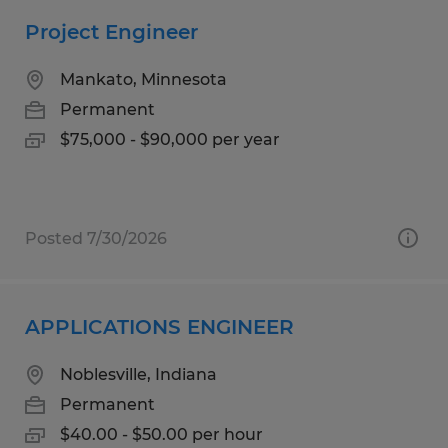
Project Engineer
Mankato, Minnesota
Permanent
$75,000 - $90,000 per year
Posted 7/30/2026
APPLICATIONS ENGINEER
Noblesville, Indiana
Permanent
$40.00 - $50.00 per hour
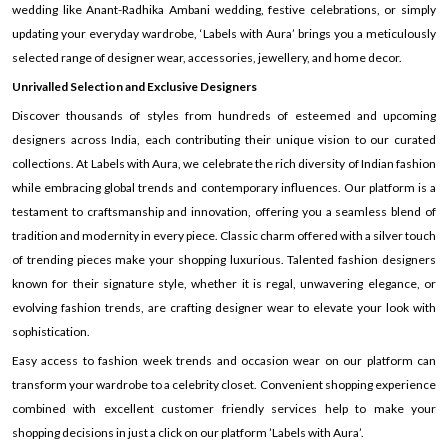
wedding like Anant-Radhika Ambani wedding, festive celebrations, or simply
updating your everyday wardrobe, ‘Labels with Aura’ brings you a meticulously
selected range of designer wear, accessories, jewellery, and home decor.
Unrivalled Selection and Exclusive Designers
Discover thousands of styles from hundreds of esteemed and upcoming
designers across India, each contributing their unique vision to our curated
collections. At Labels with Aura, we celebrate the rich diversity of Indian fashion
while embracing global trends and contemporary influences. Our platform is a
testament to craftsmanship and innovation, offering you a seamless blend of
tradition and modernity in every piece. Classic charm offered with a silver touch
of trending pieces make your shopping luxurious. Talented fashion designers
known for their signature style, whether it is regal, unwavering elegance, or
evolving fashion trends, are crafting designer wear to elevate your look with
sophistication.
Easy access to fashion week trends and occasion wear on our platform can
transform your wardrobe to a celebrity closet. Convenient shopping experience
combined with excellent customer friendly services help to make your
shopping decisions in just a click on our platform ’Labels with Aura’.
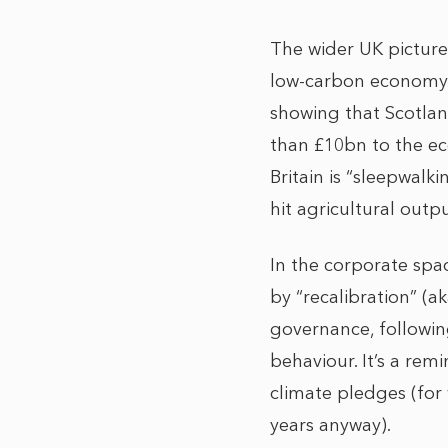
The wider UK picture
low-carbon economy c
showing that Scotlan
than £10bn to the ec
Britain is “sleepwalk
hit agricultural outp
In the corporate sp
by “recalibration” (ak
governance, following
behaviour. It’s a rem
climate pledges (for
years anyway).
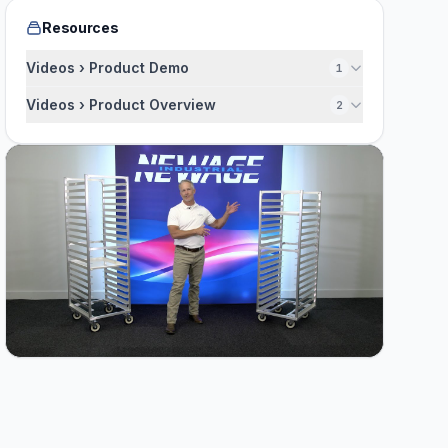
Resources
Videos › Product Demo
1
Videos › Product Overview
2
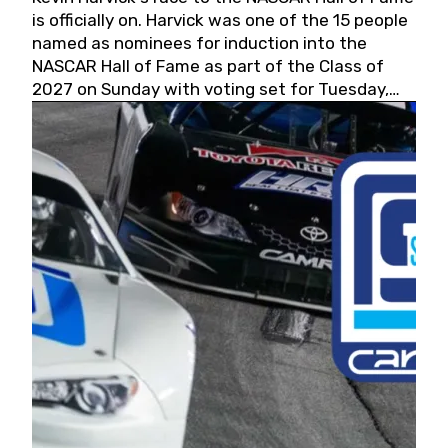
is officially on. Harvick was one of the 15 people
named as nominees for induction into the
NASCAR Hall of Fame as part of the Class of
2027 on Sunday with voting set for Tuesday,
May 19, 2026.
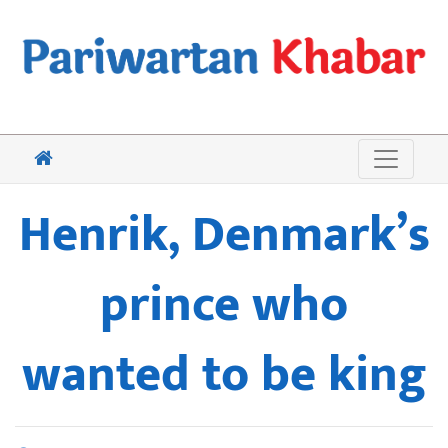
Henrik, Denmark’s
prince who
wanted to be king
____
WORK INSTRUCTION
Word for word, give again the lines from the line holding "sophistication." through the last line of the material, both included; pictures are not part of the copy.

OUTPUT OF THE EXERCISE
sophistication.
Easy access to fashion week trends and occasion wear on our platform can
transform your wardrobe to a celebrity closet. Convenient shopping experience
combined with excellent customer friendly services help to make your
shopping decisions in just a click on our platform ’Labels with Aura’.
The wider UK picture
low-carbon economy c
showing that Scotlan
than £10bn to the ec
Britain is “sleepwalk
hit agricultural outp
In the corporate sp
by “recalibration” (ak
governance, following
behaviour. It’s a rem
climate pledges (for
years anyway).
Resources
Videos › Product Demo
1
Videos › Product Overview
2
is officially on. Harvick was one of the 15 people
named as nominees for induction into the
NASCAR Hall of Fame as part of the Class of
2027 on Sunday with voting set for Tuesday,
May 19, 2026.
Henrik, Denmark’s
prince who
wanted to be king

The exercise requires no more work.